## Aufgaben
1) Wie lässt sich der Absatz, der mit „Aufgrund der aktuellen Lage“ beginnt, aus dem Text zur Gründung der DIMB IG als knappe Stichpunktliste wiedergeben?
2) Kannst du den Text zur Gründung der DIMB IG im Anschluss an seine letzte Zeile weiterführen?

## Textauszug

········

# Gründung DIMB IG Osnabrücker Land



## Phantomias (22. August 2017)

Hallo zusammen,

wahrscheinlich für den ein oder anderen etwas kurzfristig.

Aufgrund der aktuellen Lage hier im Osnabrücker Land haben wir vor einiger Zeit die Gründung einer eigenen DIMB IG in Erwägung gezogen.
Mittlerweile konnten wir diesbezüglich erfolgreich Gespräche mit dem Landkreis Osnabrück und den Grünen führen.
Auch die CDU steht der Idee positiv gegenüber.
Mittlerweile exisitieren auch schon Lösungsvorschläge für unser lokales Problem, was uns selbst positiv überraschte.

Um die eigentliche Hauptforderung der Behörden nachzukommen, werden wir am kommenden Freitag, 25. August 2017 ab 18 Uhr im Haus der Jugend in Osnabrück die DIMB IG Osnabrücker Land gründen.

Wer aus dem Landkreis Osnabrück mitwirken möchte, ist herzlich eingeladen.


----------



## caschhas (2. Juni 2018)

········

## Bereitgestellte Datensätze
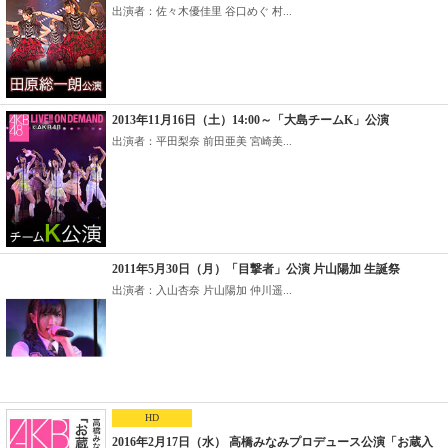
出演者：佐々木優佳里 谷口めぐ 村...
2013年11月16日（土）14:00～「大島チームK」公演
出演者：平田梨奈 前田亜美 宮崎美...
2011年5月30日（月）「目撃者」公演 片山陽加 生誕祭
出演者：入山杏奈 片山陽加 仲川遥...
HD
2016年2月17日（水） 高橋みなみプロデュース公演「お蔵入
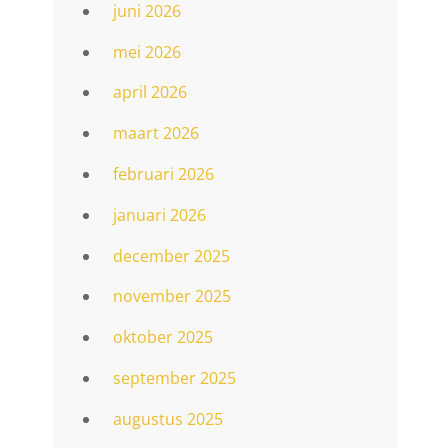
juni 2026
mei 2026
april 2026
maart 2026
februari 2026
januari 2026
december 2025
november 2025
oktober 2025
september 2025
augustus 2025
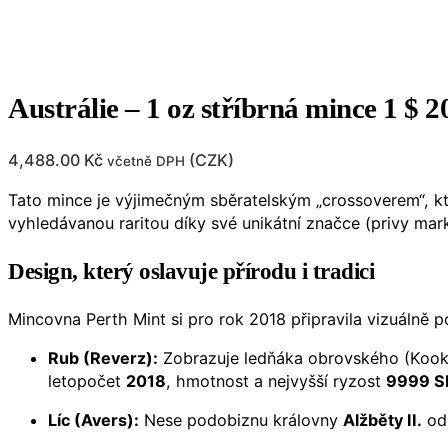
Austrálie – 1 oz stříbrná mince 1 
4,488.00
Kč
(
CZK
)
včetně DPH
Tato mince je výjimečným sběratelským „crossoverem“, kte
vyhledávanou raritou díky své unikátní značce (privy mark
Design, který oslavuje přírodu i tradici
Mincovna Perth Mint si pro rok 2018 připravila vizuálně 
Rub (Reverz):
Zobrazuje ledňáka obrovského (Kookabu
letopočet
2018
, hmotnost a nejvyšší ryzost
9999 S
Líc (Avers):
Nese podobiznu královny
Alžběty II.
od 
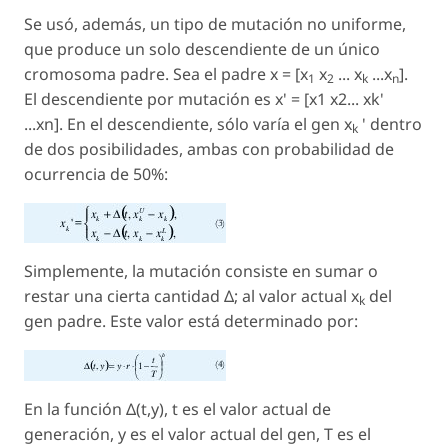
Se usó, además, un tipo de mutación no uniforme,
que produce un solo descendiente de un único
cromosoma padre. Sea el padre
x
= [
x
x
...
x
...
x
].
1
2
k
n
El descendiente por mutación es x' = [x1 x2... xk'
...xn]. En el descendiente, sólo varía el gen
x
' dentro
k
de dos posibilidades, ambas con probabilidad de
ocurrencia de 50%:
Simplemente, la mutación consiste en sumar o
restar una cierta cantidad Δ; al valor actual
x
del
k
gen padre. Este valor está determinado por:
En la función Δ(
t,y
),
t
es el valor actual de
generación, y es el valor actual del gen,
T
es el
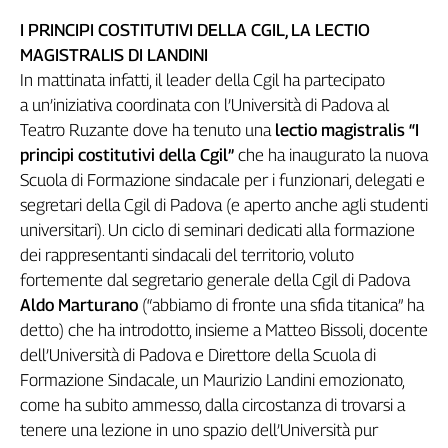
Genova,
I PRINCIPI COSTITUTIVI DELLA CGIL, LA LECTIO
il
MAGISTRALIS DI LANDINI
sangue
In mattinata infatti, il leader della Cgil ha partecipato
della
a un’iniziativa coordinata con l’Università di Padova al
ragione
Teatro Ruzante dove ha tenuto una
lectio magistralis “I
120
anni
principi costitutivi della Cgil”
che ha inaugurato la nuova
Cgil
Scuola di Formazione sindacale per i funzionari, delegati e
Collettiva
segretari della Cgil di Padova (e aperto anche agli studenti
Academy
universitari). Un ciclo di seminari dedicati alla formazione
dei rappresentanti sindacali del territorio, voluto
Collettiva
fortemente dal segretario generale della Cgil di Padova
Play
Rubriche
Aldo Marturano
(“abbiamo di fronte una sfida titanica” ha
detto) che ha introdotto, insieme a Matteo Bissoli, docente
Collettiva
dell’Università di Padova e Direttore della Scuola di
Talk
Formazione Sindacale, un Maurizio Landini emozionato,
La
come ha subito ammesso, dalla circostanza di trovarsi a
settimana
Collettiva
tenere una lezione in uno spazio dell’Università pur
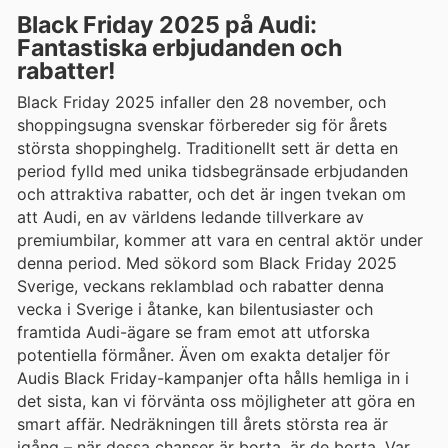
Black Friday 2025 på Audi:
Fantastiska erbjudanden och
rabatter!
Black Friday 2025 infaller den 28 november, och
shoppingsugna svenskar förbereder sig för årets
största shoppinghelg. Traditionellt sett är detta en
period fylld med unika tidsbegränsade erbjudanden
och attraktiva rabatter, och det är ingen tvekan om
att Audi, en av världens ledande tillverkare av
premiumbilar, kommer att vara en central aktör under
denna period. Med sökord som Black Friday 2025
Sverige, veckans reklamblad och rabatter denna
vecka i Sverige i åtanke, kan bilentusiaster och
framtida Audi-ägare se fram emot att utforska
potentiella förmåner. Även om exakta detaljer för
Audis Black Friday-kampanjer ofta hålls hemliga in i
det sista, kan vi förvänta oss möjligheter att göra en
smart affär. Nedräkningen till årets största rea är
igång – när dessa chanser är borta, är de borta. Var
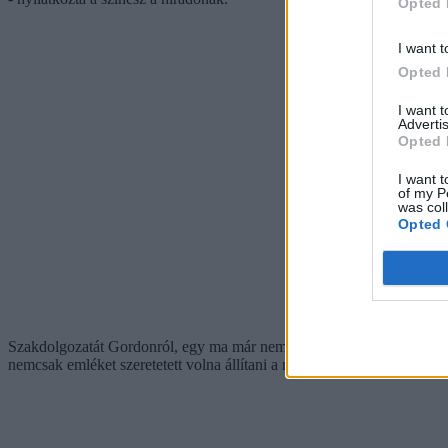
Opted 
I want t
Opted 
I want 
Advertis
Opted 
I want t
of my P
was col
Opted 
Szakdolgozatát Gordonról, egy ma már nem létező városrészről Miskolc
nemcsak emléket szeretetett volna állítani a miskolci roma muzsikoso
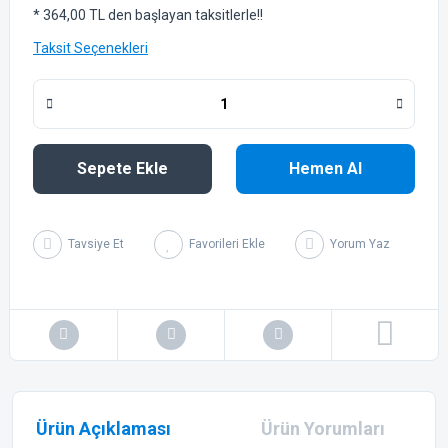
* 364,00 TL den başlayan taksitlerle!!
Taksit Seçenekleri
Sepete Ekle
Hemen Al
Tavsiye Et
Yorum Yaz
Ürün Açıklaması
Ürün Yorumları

········

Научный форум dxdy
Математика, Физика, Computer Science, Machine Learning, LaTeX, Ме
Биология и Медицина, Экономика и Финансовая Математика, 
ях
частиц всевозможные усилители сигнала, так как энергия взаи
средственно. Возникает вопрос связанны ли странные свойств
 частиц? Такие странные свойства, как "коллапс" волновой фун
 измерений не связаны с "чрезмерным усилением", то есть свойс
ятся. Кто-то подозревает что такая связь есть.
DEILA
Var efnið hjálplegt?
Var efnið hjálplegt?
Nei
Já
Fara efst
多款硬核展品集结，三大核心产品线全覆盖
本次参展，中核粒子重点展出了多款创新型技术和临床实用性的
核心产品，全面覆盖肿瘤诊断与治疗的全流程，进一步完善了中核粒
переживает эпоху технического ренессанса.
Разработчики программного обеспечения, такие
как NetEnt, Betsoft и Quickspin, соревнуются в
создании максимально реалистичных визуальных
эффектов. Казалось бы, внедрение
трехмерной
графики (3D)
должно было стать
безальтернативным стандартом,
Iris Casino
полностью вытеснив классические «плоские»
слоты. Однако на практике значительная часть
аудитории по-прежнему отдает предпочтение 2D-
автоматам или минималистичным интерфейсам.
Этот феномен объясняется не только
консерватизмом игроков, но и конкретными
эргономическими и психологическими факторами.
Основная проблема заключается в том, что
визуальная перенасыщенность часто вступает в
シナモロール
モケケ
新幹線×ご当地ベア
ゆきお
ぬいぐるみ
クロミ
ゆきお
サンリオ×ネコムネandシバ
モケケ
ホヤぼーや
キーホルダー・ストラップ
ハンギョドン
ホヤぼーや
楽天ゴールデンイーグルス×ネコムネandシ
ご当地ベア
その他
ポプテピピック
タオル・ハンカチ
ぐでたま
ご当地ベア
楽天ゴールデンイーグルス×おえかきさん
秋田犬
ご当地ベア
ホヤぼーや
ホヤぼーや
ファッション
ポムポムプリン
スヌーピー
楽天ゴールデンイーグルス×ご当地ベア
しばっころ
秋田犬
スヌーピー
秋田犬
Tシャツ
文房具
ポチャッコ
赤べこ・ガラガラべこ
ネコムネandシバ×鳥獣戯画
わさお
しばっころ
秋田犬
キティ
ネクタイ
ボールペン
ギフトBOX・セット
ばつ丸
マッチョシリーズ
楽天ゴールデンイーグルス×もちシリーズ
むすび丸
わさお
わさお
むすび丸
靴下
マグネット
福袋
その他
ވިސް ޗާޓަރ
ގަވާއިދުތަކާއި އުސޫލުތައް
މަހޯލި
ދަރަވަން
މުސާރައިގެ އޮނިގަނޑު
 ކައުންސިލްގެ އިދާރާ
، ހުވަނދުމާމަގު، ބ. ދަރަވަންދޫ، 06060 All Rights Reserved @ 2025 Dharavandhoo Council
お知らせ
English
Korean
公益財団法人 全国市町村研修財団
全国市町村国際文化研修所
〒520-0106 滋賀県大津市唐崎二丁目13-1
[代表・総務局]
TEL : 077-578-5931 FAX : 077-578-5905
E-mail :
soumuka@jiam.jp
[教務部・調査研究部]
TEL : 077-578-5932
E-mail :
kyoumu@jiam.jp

········

## Erwartete Antworten
1)
- Wegen der aktuellen Lage im Osnabrücker Land wurde die Gründung einer eigenen DIMB IG erwogen.
- Gespräche darüber mit dem Landkreis Osnabrück und den Grünen verliefen erfolgreich.
- Auch die CDU steht der Idee positiv gegenüber.
- Es gibt bereits Lösungsvorschläge für das lokale Problem, was positiv überraschte.

2)
Hallo, wie ist es denn nach dem Termin zur Gründung weitergegangen? Ich fahre seit etwa 8 Jahren rund um Hasbergen Mountainbike, gerne auch im Dörenberg und im Teuto bis Lengerich, Lienen und Bad Iburg. Ich hätte Lust, im Rahmen eines lockeren Treffs auch mal mit Gleichgesinnten am Wochenende gemeinsam zu fahren, jetzt im Sommer auch gerne abends. Ohne Stress und Druck, einfach mal um neue Strecken kennenzulernen und eigene Strecken, falls nicht schon bekannt, zeigen zu können.


----------



## MTB-News.de




----------



## Phantomias (3. Juni 2018)

Moin,

die Gründung war soweit erfolgreich. ;-)
Fahren tun wir auch. Auch mal Abends.
Wir treffen uns öfters Mittwochs Abends um eine kleine Runde zu drehen.
Eine Anmeldung wäre notwendig, um Abfahrtszeit und -Ort zu erfahren.


----------



## caschhas (3. Juni 2018)

Hi, meinst du eine Anmeldung auf der Facebook—Seite der IG? Ich bin nicht bei Facebook, gäbest andere Möglichkeiten?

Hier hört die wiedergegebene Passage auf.